▶ [Problems to work on]:
**1)** From the forum thread on the Bluefruit scanner, write down the passage from "All works fine" up to and including "Bluefruit scanner service.".
**2)** Summarize the forum thread on the Bluefruit scanner in two sentences.

▶ [Reading text]:
⟨

Bluefruit scanner BLE Callback hanging after 5 minutes

Hi All

I have a XIAO nRF acting as a BLE scanner using Arduino Bluefruit library, picking up sensor data from multiple other XIAO nRFs.

All works fine for 4-5 minutes, then the BLE scan_callback stops firing.
Bluefruit.Scanner.setRxCallback(scan_callback);

I have a watch function that checks every 10 seconds to confirm that the callback counter is being incremented, if not I try to restart the Bluefruit scanner service.

A call to Bluefruit.Scanner.resume() doesn’t work, and calling Stop() then Start(0) also doesn’t restart the callbacks.

Doing the full Bluefruit.begin… set up again causes a device reboot.

I could update the watch function to force a reboot but that feel a bit like going straight for the hammer.

Any ideas on why a callback would stop getting called?

Thanks
Dave

edit: possibly related to the following, although they used Arduino BLE not Bluefruit

Hi there,
You sure it’s NOT running out of ram used by the SD when switching peripherals?
You try just one to one for more time?
Without seeing the code, it’s a guess. Do you BLE.END anywhere?
HTH
GL :slight_smile: PJ

Hi there

SD=SoftDevice. I am not connecting to the other devices, I am in Observer mode so reading the advertisements in ACTIVE scan.

Does Bluefruit have a BLE.end command? I have used the Bluefruit.Scanner.stop() command to no effect.

It’s more to the point of have you had issues with long running scans with the XIAO?

The code is a bit big to post, happy to DM it to you to run locally if you would like to have a look.

Dave

Hi there,
Yes, I have seen these issues pop up occasionally only scanning though. seems others have had it stop unexpectedly b4 also.
BLE.end or Advertise.stop ? not sure on Bluefruit, I know ArduinoBLE does.
How is it powered? Start with that being the first look.
Are you looking at the Manufacturer.Data changing in the scans to pass the data?
maybe post up the BLE SETUP part only?
HTH
GL :slight_smile: PJ :v:

Thanks,

Not sure if I am running out of memory or if it is a timing issue. I haven’t managed to get my jlink debug running yet, but that is a story for another post.

Powered via USB for testing, has a regulated 5v supply in the field, not battery powered.

Setup calls the startScanner function which contains the standard Bluefruit settings for an Observer.

The callback needs to run as fast as possible so the only function there is to move the received packet into a queue for later processing, increment the counter, then end.

Loop firstly checks if we have any new scans from the callback to process, dequeue, then process.
Secondly we check those processed scans to link the scans and responses together as a single object, some sensors store data in the scan others store it in the response. The packet is then forwarded to the packetCheck function for decode the Manufactorer Data depending on the sensor type.

⟩

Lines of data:
⟨

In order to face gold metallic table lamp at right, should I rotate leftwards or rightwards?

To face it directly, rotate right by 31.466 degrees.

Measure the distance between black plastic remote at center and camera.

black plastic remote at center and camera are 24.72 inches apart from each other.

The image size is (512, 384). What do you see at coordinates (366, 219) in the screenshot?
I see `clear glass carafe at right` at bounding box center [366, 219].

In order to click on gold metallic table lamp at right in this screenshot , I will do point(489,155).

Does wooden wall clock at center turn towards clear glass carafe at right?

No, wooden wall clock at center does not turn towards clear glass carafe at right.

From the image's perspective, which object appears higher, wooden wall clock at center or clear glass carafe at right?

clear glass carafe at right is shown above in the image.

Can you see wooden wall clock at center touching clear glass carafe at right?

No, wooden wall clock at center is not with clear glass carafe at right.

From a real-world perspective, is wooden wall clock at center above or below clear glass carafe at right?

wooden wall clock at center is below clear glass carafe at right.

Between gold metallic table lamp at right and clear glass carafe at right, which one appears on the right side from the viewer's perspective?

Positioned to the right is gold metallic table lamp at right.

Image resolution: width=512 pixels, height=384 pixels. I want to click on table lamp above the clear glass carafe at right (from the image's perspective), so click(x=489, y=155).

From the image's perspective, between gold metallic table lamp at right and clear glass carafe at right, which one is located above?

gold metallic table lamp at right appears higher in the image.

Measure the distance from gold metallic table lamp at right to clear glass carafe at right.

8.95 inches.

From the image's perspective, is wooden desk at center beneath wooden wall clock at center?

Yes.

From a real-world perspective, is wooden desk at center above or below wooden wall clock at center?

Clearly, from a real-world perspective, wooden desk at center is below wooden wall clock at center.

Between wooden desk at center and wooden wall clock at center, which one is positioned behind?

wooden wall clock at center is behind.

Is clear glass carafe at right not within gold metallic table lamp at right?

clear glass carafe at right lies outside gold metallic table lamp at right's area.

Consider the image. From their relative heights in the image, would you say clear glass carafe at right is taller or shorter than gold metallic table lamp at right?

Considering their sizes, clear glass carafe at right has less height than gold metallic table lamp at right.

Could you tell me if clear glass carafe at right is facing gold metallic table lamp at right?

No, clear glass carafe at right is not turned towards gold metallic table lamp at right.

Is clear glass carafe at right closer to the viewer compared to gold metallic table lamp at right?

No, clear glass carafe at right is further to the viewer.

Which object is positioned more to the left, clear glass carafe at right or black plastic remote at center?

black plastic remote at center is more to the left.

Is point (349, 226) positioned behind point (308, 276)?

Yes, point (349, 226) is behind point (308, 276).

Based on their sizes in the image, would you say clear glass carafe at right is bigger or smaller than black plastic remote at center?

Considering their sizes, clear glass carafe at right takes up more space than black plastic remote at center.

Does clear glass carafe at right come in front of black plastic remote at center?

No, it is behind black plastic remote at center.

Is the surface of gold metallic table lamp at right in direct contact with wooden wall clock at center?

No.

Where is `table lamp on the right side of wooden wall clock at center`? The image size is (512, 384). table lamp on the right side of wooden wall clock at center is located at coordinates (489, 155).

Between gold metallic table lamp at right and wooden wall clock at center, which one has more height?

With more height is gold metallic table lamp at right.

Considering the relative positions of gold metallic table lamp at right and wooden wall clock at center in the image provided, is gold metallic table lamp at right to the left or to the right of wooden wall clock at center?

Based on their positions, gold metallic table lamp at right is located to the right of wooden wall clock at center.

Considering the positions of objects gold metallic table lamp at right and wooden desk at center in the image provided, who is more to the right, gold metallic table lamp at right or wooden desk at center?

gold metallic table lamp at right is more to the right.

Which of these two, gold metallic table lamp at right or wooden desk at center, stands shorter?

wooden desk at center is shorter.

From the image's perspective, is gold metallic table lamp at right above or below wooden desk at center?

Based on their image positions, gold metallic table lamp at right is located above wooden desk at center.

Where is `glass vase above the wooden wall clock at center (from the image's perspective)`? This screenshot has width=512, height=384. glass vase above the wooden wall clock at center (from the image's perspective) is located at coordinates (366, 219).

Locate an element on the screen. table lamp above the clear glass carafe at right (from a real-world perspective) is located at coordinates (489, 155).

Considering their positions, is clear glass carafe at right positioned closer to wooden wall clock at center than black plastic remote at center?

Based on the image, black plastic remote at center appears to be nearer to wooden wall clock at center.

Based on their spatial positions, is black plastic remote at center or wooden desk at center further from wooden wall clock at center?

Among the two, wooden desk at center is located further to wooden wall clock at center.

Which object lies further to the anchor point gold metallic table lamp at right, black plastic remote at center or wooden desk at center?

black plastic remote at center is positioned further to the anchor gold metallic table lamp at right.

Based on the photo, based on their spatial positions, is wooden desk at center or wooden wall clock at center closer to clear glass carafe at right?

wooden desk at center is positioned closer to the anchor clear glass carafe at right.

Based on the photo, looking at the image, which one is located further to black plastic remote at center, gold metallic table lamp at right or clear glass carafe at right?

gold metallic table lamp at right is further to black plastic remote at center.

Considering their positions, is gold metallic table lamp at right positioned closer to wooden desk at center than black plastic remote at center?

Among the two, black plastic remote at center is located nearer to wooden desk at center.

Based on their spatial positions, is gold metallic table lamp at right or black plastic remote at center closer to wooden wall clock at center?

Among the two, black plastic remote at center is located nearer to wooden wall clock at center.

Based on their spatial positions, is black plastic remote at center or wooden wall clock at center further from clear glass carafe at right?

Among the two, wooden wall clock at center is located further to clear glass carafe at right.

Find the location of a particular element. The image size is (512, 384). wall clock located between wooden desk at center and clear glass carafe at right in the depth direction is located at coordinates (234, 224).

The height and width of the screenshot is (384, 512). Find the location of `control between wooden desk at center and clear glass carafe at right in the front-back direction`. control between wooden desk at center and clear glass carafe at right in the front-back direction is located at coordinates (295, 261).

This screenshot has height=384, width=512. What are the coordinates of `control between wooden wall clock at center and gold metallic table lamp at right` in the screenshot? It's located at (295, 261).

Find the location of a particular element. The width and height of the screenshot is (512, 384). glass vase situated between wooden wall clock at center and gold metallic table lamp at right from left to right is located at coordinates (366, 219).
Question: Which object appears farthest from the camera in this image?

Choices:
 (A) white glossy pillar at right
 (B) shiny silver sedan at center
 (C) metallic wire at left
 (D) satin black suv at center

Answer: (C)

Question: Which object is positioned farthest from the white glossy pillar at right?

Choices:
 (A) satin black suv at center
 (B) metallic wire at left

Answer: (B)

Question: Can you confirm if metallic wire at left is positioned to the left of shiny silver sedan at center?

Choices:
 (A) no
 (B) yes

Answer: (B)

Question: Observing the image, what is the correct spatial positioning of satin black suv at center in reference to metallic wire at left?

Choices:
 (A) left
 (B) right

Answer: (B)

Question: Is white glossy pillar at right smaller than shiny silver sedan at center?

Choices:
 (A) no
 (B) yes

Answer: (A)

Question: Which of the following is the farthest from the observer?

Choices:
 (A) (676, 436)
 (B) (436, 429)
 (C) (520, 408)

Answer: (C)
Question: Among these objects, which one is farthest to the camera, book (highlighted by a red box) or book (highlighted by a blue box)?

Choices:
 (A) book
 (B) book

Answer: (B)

⟩
⟨

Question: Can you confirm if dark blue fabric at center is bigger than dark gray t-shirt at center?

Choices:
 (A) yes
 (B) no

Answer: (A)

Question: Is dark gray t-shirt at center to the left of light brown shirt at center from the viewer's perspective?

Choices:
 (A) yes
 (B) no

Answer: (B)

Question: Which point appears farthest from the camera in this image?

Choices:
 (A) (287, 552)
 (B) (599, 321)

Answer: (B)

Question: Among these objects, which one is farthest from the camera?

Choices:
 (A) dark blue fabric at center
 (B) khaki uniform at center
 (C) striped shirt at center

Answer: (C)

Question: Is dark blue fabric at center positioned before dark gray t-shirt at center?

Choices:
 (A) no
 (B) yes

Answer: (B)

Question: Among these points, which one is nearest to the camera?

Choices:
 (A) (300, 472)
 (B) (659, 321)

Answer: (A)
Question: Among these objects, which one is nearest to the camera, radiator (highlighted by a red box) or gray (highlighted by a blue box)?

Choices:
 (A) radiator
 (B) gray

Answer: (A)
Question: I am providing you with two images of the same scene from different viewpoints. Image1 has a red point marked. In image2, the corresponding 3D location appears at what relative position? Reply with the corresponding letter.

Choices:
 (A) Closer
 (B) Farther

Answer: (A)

⟩

▶ [Task-by-task answers]:
**1)**
All works fine for 4-5 minutes, then the BLE scan_callback stops firing.
Bluefruit.Scanner.setRxCallback(scan_callback);

I have a watch function that checks every 10 seconds to confirm that the callback counter is being incremented, if not I try to restart the Bluefruit scanner service.

**2)** A XIAO nRF scanning with the Bluefruit library stops firing its scan callback after 4-5 minutes; resume() and stop() then start(0) fail to revive it, and redoing the full Bluefruit.begin setup reboots the device. A reply asks about SoftDevice RAM, BLE.end and power, and the poster answers that the device runs in Observer mode on USB or a regulated 5v supply, with a callback that only queues packets and increments a counter.